Social Casino’s games are more accessible to a broader audience – no matter how old they are or where they live, people can enjoy the thrill of having some skin in the game. This will attract new social gamers as new genres are built within Social Casino, all the while delivering compelling business economics. Most importantly, there is an enormous – and as of yet, untapped - population of people who the industry should be targeting as future social casino enthusiasts: sports fans. Which is why I believe that sports is poised to be its next and possibly largest category.

Why Sports and Social Casino are a Perfect Fit

The emergence of sports into Social Casino will unlock the passion of the vast number of sports fans eager to engage. Millions of sports fans participate in social betting or small stakes social pools outside of social networks – in the U.S. alone, over 35 million people participated in fantasy sports last year, and over 75 million took part in March Madness brackets. Internationally, the market explodes as you include action around soccer, rugby and cricket (among many other popular sports).

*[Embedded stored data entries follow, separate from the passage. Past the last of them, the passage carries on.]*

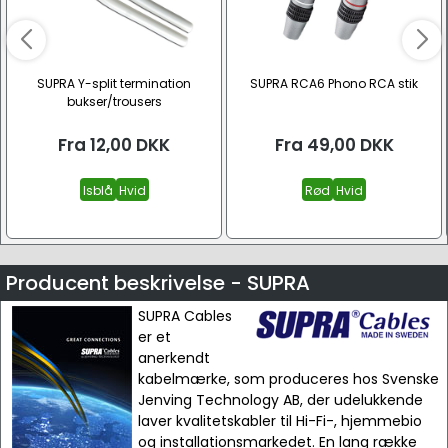
SUPRA Y-split termination
SUPRA RCA6 Phono RCA stik
bukser/trousers
Fra
12,00
DKK
Fra
49,00
DKK
Isblå
Hvid
Rød
Hvid
Producent beskrivelse - SUPRA
SUPRA Cables
er et
anerkendt
kabelmærke, som produceres hos Svenske
Jenving Technology AB, der udelukkende
laver kvalitetskabler til Hi-Fi-, hjemmebio
og installationsmarkedet. En lang række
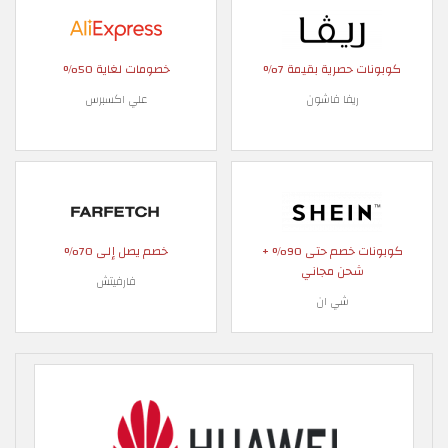
كوبونات حصرية بقيمة 7%
خصومات لغاية 50%
ريفا فاشون
علي اكسبرس
كوبونات خصم حتى 90% +
خصم يصل إلى 70%
شحن مجاني
فارفيتش
شي ان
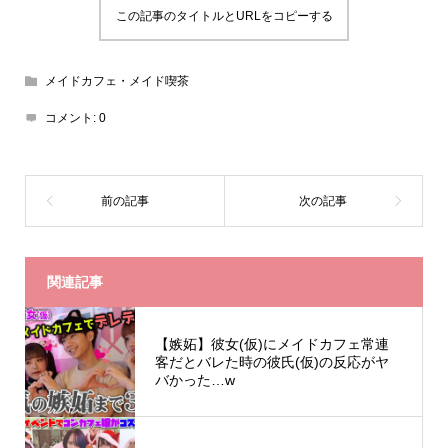
この記事のタイトルとURLをコピーする
メイドカフェ・メイド喫茶
コメント:
0
関連記事
【嫉妬】彼女(仮)にメイドカフェ常連
客だとバレた時の彼氏(仮)の反応がヤ
バかった…w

The point is, sports events are naturally social, shared experiences, and ones that fans already spend time debating, analyzing and competing for bragging rights over. The third trending story of 2012 (behind Hurricane Sandy and the Kate Middleton photo debacle) wasn’t the presidential election debates – it was the Olympics. And activity around sports – specifically, social sports betting - has been a largely untapped market, until now.

How Fanhood Works

Fanhood, the company I started not long ago, aims to harness this passion by offering a super-social sports betting experience for a casual sports audience that uses a social network that we already have – Facebook – and provides a light-touch outlet (i.e. less time consuming than fantasy) for fans to engage in what they love. Think March Madness pools with your friends, but all year long and for all sports, with other games mixed in to deliver fun even on the days that teams aren’t playing. Key to making this experience as appealing as possible is Fanhood’s ability to present users with only the most interesting and relevant data. It will automatically serve you the sports, games and teams that you care about – based on a wide range of anonymous data from your FB profile - including your location, your friends, and your behavior. It also smartly surfaces what your friends on Fanhood are already doing – and makes it seamless to challenge them within Fanhood.

The Future for Social Casino

Future social casino games need to recognize the fact that players don’t have the time or inclination to do the work of telling the service how they want to use it, what they care about, or to expect users to bring their friends into the service for some arbitrary gameplay benefit. For a game to be truly social, it needs to know its users, and serve them, rather than expecting them to serve the needs of the game. Furthermore, the aim for social games in general should be to translate existing real-life social games and activities into a digital format that makes them more accessible to a broad audience. In the future, we expect that more developers will leverage deep data analysis tools to provide users with game services that feel more and more personalized for the user’s habits and behavior. There’s no reason why, for example, any social casino landing page should look the same for each user – if the service can already know what that user will be interested in. Sports games are simply the most obvious example of this.

With millions of passionate sports fans around the world, it’s not a matter of “if” but rather when and how massive of a category Sports will be in Social Casino.  My bet is made.